Your instructions: Reproduce the data exactly, from its start through the line containing "common name: Wild carrot", including that line.
■ ■ ■ ■
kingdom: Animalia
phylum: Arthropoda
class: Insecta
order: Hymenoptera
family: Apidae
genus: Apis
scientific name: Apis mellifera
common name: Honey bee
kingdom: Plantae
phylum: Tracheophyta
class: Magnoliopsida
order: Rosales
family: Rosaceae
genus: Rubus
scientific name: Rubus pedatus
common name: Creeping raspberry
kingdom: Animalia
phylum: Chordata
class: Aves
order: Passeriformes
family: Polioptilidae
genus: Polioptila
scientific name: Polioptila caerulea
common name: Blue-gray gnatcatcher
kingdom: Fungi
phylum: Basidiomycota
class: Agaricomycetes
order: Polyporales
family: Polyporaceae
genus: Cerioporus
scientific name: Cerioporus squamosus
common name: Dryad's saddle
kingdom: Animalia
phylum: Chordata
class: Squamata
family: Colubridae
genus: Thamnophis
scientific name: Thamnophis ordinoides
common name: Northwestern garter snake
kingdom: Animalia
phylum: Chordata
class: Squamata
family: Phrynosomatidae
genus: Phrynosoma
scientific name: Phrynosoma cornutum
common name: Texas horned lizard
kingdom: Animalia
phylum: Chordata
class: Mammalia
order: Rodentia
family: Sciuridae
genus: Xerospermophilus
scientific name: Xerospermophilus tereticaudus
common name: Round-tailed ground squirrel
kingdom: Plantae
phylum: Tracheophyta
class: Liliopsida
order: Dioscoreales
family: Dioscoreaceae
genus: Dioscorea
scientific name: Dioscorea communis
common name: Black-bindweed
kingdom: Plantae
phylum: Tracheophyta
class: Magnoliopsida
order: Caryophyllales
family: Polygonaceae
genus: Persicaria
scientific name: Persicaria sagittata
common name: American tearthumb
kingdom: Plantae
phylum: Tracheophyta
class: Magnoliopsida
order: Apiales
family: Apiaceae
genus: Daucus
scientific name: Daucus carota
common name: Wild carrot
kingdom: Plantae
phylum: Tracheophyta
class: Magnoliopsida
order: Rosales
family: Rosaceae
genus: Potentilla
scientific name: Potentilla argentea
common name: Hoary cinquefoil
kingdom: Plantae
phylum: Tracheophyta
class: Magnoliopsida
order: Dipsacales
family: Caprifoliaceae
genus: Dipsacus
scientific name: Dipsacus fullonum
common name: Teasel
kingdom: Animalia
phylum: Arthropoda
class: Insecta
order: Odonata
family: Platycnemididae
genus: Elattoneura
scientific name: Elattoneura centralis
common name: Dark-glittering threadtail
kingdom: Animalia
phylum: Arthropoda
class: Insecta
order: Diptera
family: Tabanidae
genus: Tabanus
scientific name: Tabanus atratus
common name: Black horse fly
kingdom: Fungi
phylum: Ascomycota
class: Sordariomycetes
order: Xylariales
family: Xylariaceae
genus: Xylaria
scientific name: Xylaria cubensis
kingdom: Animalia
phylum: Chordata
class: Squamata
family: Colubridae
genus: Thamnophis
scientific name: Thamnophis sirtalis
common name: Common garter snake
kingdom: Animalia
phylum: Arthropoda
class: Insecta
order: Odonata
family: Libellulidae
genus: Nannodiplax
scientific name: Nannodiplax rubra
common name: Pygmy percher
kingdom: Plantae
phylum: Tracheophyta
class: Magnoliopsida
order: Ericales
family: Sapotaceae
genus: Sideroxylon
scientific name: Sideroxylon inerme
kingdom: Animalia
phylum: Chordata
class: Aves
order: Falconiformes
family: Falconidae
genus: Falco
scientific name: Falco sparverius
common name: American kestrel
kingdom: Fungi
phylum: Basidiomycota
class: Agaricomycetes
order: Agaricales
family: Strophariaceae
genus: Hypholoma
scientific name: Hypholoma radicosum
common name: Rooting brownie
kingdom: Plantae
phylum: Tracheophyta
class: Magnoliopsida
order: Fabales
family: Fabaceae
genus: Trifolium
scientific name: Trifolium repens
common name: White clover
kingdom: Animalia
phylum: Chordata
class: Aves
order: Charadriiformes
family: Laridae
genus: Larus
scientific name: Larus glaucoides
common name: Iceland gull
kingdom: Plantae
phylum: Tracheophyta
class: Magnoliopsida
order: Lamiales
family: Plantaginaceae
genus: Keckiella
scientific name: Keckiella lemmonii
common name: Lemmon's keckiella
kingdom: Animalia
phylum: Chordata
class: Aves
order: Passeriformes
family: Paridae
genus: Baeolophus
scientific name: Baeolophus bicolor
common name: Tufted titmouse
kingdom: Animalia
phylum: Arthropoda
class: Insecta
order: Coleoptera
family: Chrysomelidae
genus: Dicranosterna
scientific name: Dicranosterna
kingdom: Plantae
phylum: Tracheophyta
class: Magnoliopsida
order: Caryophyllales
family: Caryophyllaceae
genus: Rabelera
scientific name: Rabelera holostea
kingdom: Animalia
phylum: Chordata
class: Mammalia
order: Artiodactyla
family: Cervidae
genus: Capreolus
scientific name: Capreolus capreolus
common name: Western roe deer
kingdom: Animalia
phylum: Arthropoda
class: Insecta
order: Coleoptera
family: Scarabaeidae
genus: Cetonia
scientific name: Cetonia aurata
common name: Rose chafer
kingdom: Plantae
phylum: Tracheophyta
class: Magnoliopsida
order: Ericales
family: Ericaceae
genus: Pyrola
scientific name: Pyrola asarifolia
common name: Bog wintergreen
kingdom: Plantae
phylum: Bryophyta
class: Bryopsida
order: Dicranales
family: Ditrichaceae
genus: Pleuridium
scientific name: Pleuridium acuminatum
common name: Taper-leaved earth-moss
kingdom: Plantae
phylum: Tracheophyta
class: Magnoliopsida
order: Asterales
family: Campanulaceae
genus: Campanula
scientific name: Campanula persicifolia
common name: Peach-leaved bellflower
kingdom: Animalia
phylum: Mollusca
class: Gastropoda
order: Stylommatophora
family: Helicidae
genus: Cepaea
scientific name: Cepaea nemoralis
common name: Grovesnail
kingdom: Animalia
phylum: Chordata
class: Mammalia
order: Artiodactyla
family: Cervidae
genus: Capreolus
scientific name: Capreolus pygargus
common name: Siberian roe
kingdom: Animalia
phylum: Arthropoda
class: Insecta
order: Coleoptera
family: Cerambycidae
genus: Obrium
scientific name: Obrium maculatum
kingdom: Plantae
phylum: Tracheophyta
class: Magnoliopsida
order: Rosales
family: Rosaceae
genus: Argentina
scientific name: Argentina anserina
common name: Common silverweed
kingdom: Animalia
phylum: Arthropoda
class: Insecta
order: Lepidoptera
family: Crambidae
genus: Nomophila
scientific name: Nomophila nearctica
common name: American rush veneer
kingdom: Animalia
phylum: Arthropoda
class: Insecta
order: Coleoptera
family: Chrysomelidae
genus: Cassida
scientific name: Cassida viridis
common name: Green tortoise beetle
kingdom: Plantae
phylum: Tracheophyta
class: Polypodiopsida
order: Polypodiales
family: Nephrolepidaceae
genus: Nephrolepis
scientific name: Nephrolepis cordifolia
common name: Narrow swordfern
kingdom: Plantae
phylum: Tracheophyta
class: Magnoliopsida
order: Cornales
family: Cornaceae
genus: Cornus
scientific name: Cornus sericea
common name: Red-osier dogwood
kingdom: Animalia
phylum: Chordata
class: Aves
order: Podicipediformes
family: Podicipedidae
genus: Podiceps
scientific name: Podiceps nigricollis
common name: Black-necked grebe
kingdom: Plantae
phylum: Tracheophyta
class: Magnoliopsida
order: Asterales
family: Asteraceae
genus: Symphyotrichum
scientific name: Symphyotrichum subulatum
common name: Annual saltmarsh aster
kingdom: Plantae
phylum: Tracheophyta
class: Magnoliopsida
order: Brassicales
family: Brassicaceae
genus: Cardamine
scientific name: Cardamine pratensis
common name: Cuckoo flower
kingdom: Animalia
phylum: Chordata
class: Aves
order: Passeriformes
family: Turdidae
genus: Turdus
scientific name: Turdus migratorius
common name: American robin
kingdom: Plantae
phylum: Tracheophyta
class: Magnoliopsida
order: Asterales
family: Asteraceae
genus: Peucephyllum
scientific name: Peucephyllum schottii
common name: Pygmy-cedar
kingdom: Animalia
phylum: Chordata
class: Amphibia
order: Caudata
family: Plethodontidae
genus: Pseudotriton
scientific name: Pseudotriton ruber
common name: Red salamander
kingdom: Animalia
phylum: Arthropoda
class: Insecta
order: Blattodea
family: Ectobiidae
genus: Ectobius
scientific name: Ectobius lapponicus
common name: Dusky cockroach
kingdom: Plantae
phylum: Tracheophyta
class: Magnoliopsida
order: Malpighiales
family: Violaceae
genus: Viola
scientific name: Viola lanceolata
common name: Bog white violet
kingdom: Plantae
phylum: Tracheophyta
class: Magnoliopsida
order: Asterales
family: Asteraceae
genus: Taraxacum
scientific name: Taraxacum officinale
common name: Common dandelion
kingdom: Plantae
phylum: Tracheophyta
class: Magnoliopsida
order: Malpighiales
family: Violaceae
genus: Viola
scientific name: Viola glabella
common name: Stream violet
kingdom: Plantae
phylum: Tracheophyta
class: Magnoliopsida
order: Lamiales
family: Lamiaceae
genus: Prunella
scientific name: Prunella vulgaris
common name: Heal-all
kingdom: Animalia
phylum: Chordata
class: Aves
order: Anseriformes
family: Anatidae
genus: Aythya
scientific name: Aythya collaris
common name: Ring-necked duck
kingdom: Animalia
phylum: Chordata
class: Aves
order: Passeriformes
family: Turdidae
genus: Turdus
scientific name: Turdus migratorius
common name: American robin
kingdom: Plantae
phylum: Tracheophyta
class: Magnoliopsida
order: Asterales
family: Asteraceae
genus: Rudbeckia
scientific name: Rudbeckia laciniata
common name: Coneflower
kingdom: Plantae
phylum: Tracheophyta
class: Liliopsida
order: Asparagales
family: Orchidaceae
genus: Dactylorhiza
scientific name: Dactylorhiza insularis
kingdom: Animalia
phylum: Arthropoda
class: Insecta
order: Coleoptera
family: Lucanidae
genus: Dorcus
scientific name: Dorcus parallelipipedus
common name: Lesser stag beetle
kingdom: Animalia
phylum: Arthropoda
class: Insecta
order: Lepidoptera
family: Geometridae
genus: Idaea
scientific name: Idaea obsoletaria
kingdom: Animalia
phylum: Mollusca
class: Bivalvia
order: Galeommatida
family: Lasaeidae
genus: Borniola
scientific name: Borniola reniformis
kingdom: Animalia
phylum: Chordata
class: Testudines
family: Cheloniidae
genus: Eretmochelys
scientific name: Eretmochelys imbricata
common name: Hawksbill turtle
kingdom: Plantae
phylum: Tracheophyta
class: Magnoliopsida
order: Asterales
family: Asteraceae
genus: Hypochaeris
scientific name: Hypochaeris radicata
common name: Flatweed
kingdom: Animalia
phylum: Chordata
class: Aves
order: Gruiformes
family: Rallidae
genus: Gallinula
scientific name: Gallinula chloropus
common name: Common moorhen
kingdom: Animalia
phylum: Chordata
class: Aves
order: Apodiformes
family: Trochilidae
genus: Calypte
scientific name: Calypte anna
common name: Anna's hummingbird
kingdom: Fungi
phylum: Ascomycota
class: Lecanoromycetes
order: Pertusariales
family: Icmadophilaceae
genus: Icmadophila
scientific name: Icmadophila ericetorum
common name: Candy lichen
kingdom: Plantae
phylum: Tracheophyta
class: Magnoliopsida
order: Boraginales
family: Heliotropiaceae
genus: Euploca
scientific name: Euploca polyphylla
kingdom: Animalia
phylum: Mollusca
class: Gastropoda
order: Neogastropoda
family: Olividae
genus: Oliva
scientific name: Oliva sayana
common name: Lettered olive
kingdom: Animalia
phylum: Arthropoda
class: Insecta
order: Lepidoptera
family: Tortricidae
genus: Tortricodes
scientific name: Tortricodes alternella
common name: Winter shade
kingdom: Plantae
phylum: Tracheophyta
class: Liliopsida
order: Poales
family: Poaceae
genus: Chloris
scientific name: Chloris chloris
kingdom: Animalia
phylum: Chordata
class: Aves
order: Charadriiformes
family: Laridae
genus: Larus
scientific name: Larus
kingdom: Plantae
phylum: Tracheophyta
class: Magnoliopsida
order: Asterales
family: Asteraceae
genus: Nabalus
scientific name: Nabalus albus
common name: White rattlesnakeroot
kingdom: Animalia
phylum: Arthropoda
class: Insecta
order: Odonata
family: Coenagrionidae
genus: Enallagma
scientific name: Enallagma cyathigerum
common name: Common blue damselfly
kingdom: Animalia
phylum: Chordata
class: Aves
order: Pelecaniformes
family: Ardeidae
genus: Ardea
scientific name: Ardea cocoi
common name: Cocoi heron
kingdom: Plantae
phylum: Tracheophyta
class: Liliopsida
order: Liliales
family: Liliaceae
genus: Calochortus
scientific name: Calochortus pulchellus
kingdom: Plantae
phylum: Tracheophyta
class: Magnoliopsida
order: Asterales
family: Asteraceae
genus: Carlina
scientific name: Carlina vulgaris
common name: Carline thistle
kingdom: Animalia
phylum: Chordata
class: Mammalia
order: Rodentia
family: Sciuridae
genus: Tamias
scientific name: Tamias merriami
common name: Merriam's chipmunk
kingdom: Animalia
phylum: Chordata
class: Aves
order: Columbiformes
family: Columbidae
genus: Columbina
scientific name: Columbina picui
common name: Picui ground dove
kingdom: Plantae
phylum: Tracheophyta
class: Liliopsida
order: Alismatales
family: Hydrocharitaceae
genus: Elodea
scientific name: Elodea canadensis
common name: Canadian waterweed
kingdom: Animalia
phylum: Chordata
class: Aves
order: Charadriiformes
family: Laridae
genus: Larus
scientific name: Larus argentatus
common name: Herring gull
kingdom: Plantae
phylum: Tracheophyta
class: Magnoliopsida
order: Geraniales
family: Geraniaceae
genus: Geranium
■ ■ ■ ■
Written answer:
kingdom: Animalia
phylum: Arthropoda
class: Insecta
order: Hymenoptera
family: Apidae
genus: Apis
scientific name: Apis mellifera
common name: Honey bee
kingdom: Plantae
phylum: Tracheophyta
class: Magnoliopsida
order: Rosales
family: Rosaceae
genus: Rubus
scientific name: Rubus pedatus
common name: Creeping raspberry
kingdom: Animalia
phylum: Chordata
class: Aves
order: Passeriformes
family: Polioptilidae
genus: Polioptila
scientific name: Polioptila caerulea
common name: Blue-gray gnatcatcher
kingdom: Fungi
phylum: Basidiomycota
class: Agaricomycetes
order: Polyporales
family: Polyporaceae
genus: Cerioporus
scientific name: Cerioporus squamosus
common name: Dryad's saddle
kingdom: Animalia
phylum: Chordata
class: Squamata
family: Colubridae
genus: Thamnophis
scientific name: Thamnophis ordinoides
common name: Northwestern garter snake
kingdom: Animalia
phylum: Chordata
class: Squamata
family: Phrynosomatidae
genus: Phrynosoma
scientific name: Phrynosoma cornutum
common name: Texas horned lizard
kingdom: Animalia
phylum: Chordata
class: Mammalia
order: Rodentia
family: Sciuridae
genus: Xerospermophilus
scientific name: Xerospermophilus tereticaudus
common name: Round-tailed ground squirrel
kingdom: Plantae
phylum: Tracheophyta
class: Liliopsida
order: Dioscoreales
family: Dioscoreaceae
genus: Dioscorea
scientific name: Dioscorea communis
common name: Black-bindweed
kingdom: Plantae
phylum: Tracheophyta
class: Magnoliopsida
order: Caryophyllales
family: Polygonaceae
genus: Persicaria
scientific name: Persicaria sagittata
common name: American tearthumb
kingdom: Plantae
phylum: Tracheophyta
class: Magnoliopsida
order: Apiales
family: Apiaceae
genus: Daucus
scientific name: Daucus carota
common name: Wild carrot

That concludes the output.